What is needed :: Although the data below contains pictures, output only the lines between those holding "left shoulder: (711, 541, -9)" and "right hip: (127, 168, 3)", inclusive, exactly and without those pictures.

[Keypoint text descriptions]
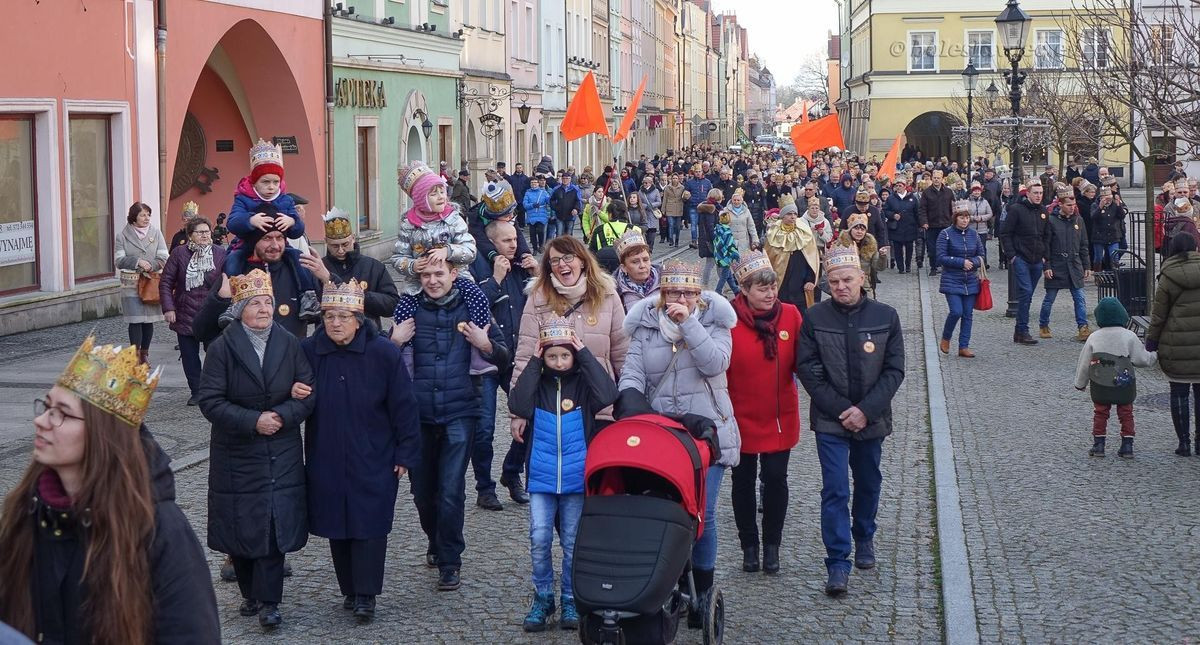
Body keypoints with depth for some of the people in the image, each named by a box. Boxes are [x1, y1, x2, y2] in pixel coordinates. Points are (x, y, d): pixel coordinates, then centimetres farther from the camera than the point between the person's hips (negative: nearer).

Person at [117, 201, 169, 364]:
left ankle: (144, 354, 17)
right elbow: (119, 260, -3)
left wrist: (149, 265, -15)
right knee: (135, 321, -7)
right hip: (131, 285, -2)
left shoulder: (156, 233, 5)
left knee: (149, 320, 6)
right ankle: (136, 356, -3)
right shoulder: (123, 236, 2)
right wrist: (137, 261, -17)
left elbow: (164, 258, 1)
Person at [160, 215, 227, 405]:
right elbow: (166, 282, 2)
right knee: (189, 357, 6)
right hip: (185, 315, 1)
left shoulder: (220, 254, 0)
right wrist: (168, 308, -5)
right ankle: (196, 392, 17)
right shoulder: (179, 253, 1)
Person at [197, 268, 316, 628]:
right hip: (237, 454, -1)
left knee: (275, 524, -5)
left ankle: (267, 601, 0)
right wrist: (253, 421, -19)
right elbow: (210, 401, -11)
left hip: (281, 453, 1)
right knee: (242, 526, 6)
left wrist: (282, 416, -16)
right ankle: (251, 593, 24)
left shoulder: (289, 344, 1)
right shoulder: (222, 348, -6)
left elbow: (308, 393, 2)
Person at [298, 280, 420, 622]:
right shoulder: (309, 351, -3)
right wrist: (296, 393, -12)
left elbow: (402, 406, -5)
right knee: (336, 525, 9)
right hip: (326, 461, 3)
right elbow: (296, 391, 13)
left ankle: (366, 594, 6)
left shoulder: (383, 353, -9)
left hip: (373, 461, -3)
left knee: (369, 525, -1)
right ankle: (349, 589, 23)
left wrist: (405, 453, -5)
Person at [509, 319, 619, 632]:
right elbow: (518, 405, -16)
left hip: (577, 477, -1)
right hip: (541, 477, 1)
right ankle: (542, 598, 12)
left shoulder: (584, 383, 1)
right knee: (539, 539, -4)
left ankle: (571, 600, 18)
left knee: (573, 542, 6)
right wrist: (534, 363, -13)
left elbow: (607, 395, -20)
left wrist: (585, 354, -15)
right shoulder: (537, 384, 3)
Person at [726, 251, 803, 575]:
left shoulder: (790, 315, -5)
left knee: (776, 479, 7)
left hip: (780, 418, 2)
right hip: (742, 418, -2)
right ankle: (749, 545, 29)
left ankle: (772, 545, 25)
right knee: (743, 481, 12)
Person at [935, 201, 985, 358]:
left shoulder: (974, 233, 6)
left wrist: (972, 262, -11)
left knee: (968, 314, 3)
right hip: (952, 280, -4)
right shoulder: (946, 234, -6)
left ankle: (964, 346, 11)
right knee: (956, 311, -15)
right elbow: (941, 258, -10)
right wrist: (962, 262, -16)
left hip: (971, 281, 4)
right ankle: (945, 339, 10)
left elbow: (981, 255, 11)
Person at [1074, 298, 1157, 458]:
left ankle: (1098, 445, 9)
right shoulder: (1129, 337, -7)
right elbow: (1142, 358, -3)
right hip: (1124, 385, -1)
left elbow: (1084, 363, 3)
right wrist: (1154, 356, 19)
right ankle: (1127, 445, 10)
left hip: (1100, 386, 1)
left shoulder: (1094, 338, -3)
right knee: (1126, 413, 11)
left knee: (1100, 413, 11)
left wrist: (1080, 383, 15)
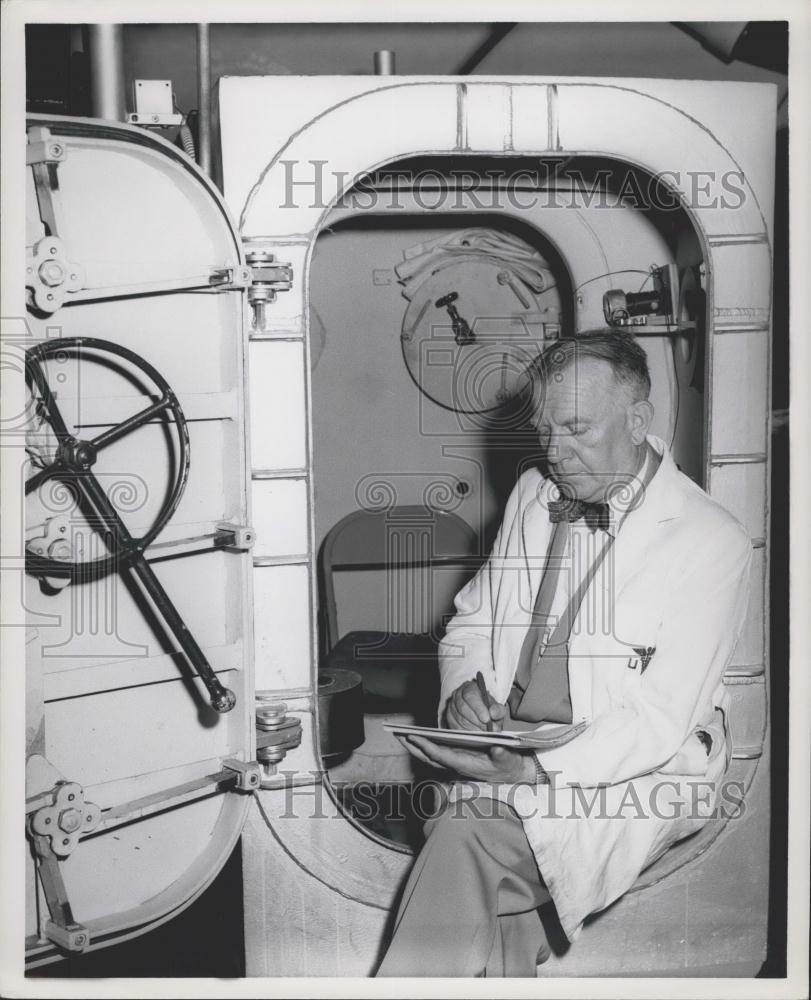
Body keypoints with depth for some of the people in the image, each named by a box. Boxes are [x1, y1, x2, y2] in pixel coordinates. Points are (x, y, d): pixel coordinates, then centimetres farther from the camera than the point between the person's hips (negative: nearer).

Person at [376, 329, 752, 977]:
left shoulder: (711, 541, -9)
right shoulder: (533, 495, 10)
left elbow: (660, 720, -15)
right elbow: (470, 621, 18)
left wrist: (539, 768, -28)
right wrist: (464, 688, -5)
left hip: (636, 774, -5)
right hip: (510, 754, 5)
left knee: (466, 839, -27)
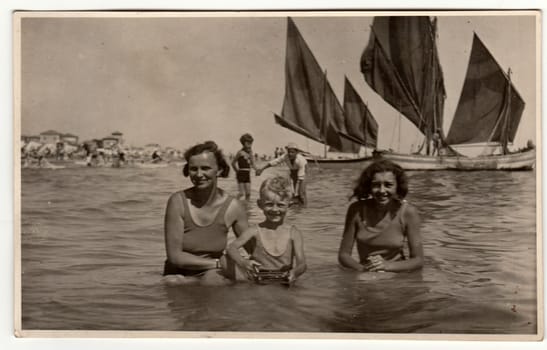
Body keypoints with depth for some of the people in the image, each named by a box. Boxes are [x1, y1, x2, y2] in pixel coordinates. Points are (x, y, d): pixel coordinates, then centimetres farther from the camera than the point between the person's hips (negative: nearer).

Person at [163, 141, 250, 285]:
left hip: (214, 278, 1)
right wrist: (219, 263, -17)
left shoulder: (233, 207, -8)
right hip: (180, 277, -1)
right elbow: (175, 256, -14)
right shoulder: (178, 201, -14)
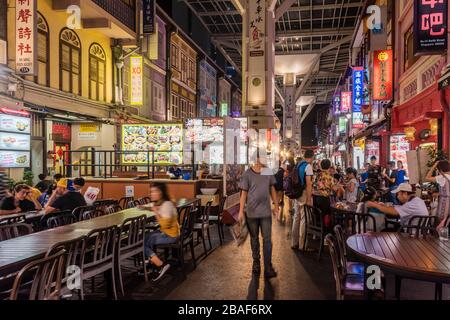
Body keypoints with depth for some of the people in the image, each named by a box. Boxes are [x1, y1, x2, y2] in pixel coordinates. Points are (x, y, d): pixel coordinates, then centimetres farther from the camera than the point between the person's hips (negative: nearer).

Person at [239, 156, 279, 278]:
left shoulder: (268, 172, 3)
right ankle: (256, 262, 28)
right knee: (254, 239, 12)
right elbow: (244, 193, -3)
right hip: (251, 212, -2)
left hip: (266, 212, 2)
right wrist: (241, 211, -5)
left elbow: (272, 189, 13)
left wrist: (276, 205, 12)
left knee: (267, 239, -1)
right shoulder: (247, 174, -6)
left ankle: (268, 268, 3)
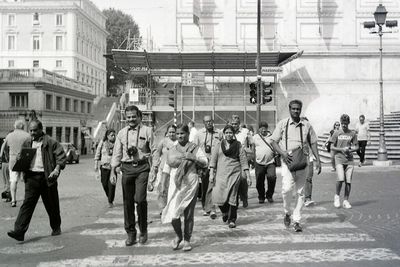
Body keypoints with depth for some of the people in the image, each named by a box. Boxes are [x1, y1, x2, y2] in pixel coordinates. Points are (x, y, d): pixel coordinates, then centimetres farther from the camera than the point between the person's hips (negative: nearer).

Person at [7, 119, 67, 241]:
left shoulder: (51, 142, -2)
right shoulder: (27, 143, 13)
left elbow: (62, 156, -6)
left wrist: (57, 169, -20)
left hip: (47, 177, -3)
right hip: (31, 177, 3)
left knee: (52, 205, 9)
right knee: (27, 203, -7)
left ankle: (56, 228, 28)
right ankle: (19, 231, -12)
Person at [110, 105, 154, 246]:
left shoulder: (147, 131, 4)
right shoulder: (121, 133, 13)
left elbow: (154, 151, 2)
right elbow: (116, 154, 15)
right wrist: (113, 171, 7)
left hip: (142, 167, -3)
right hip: (127, 168, 3)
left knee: (140, 199, -13)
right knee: (127, 202, 5)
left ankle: (143, 231, 8)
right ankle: (130, 233, 19)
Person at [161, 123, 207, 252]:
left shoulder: (194, 148, 3)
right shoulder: (172, 150, 11)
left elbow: (205, 162, -4)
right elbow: (166, 170, 14)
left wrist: (193, 158, -19)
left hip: (190, 184, -2)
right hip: (175, 184, 2)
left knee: (189, 214, 4)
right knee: (173, 213, -8)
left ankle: (187, 240, 21)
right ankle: (178, 236, 18)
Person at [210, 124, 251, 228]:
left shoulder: (238, 146, 4)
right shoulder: (219, 145, 8)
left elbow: (244, 161, 4)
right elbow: (213, 160, 7)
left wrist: (248, 176, 0)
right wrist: (211, 174, 0)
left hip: (235, 174, -1)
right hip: (221, 174, 1)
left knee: (232, 197, -3)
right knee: (218, 196, -7)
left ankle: (232, 220, 11)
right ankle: (225, 212, 24)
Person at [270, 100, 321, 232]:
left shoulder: (307, 125, 9)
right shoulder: (282, 124, 4)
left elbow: (313, 143, 14)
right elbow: (274, 141, 4)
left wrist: (318, 159, 5)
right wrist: (283, 153, -12)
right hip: (287, 160, -2)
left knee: (300, 192, 4)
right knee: (287, 188, -19)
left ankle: (296, 220, 14)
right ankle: (287, 212, 7)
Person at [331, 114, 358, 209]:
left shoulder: (352, 134, 9)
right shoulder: (337, 133, 5)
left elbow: (356, 147, 12)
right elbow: (332, 147, 6)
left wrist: (350, 150, -9)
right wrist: (342, 149, -10)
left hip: (349, 159, 2)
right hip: (339, 158, -2)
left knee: (348, 181, -1)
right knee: (340, 179, -17)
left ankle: (346, 201, 11)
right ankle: (337, 196, 7)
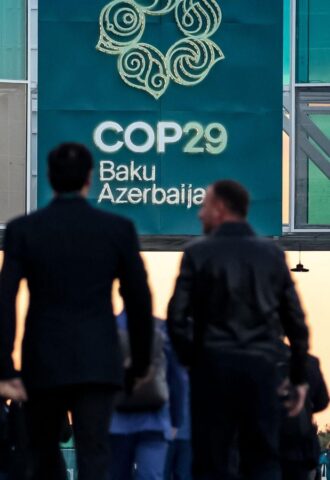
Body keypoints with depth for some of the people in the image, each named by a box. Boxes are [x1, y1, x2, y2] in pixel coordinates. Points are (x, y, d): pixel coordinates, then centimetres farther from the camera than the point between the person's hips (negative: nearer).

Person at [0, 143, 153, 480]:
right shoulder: (118, 229, 1)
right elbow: (139, 301, 4)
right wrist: (141, 363, 15)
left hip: (44, 363, 0)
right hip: (98, 363, 0)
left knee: (45, 453, 18)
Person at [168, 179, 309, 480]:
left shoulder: (199, 253, -2)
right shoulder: (272, 255, 7)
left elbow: (177, 317, -8)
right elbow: (296, 320, 6)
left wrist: (191, 358, 8)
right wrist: (299, 377, 12)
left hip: (213, 367, -2)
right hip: (262, 367, 2)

Exercise response ::
left shoulder: (711, 541, -9)
right shoulder: (533, 495, 10)
left elbow: (660, 720, -15)
right elbow: (470, 621, 18)
left wrist: (539, 768, -28)
right wrist: (464, 688, -5)
left hip: (636, 774, -5)
right hip: (510, 754, 5)
left knee: (466, 839, -27)
Body keypoints with depth for some of the people in the image, each named by a box. Boxes are [x1, y1, x2, y2] in pixel coordinates. Points are (x, y, d): pixel coordinates, then centimetres farther from the camera than the point between the person's hips (negative: nearer).

Person at [163, 141, 250, 285]:
left hip: (214, 278, 1)
right wrist: (219, 263, -17)
left shoulder: (233, 207, -8)
right hip: (180, 277, -1)
right elbow: (175, 256, -14)
right shoulder: (178, 201, -14)
Body keypoints with depth for some of the people in the image, each named by a box. Boxes are [x1, y1, x2, y2] in pixel coordinates. Points are (x, y, d): pixel coordinates, then centimetres farther from the camera than the point between the person's hips (negative: nearer).

Person at [239, 156, 279, 278]:
left shoulder: (268, 172, 3)
right ankle: (256, 262, 28)
right knee: (254, 239, 12)
right elbow: (244, 193, -3)
right hip: (251, 212, -2)
left hip: (266, 212, 2)
right wrist: (241, 211, -5)
left elbow: (272, 189, 13)
left wrist: (276, 205, 12)
left knee: (267, 239, -1)
right shoulder: (247, 174, -6)
left ankle: (268, 268, 3)
Body keypoints with depth for some of the people in the image, each named by a box. Boxes are [x1, y1, x2, y2] in pixel coordinates. Points are (x, y, d): pixel coordinates, then centimetres farther from the camera than the point between the person's hips (negative: nearer).

Person at [7, 119, 67, 241]:
left shoulder: (51, 142, -2)
right shoulder: (27, 143, 13)
left elbow: (62, 156, -6)
left wrist: (57, 169, -20)
left hip: (47, 177, -3)
right hip: (31, 177, 3)
left knee: (52, 205, 9)
right knee: (27, 203, -7)
left ankle: (56, 228, 28)
right ankle: (19, 231, -12)
Person at [110, 105, 154, 246]:
left shoulder: (147, 131, 4)
right shoulder: (121, 133, 13)
left elbow: (154, 151, 2)
right elbow: (116, 154, 15)
right wrist: (113, 171, 7)
left hip: (142, 167, -3)
right hip: (127, 168, 3)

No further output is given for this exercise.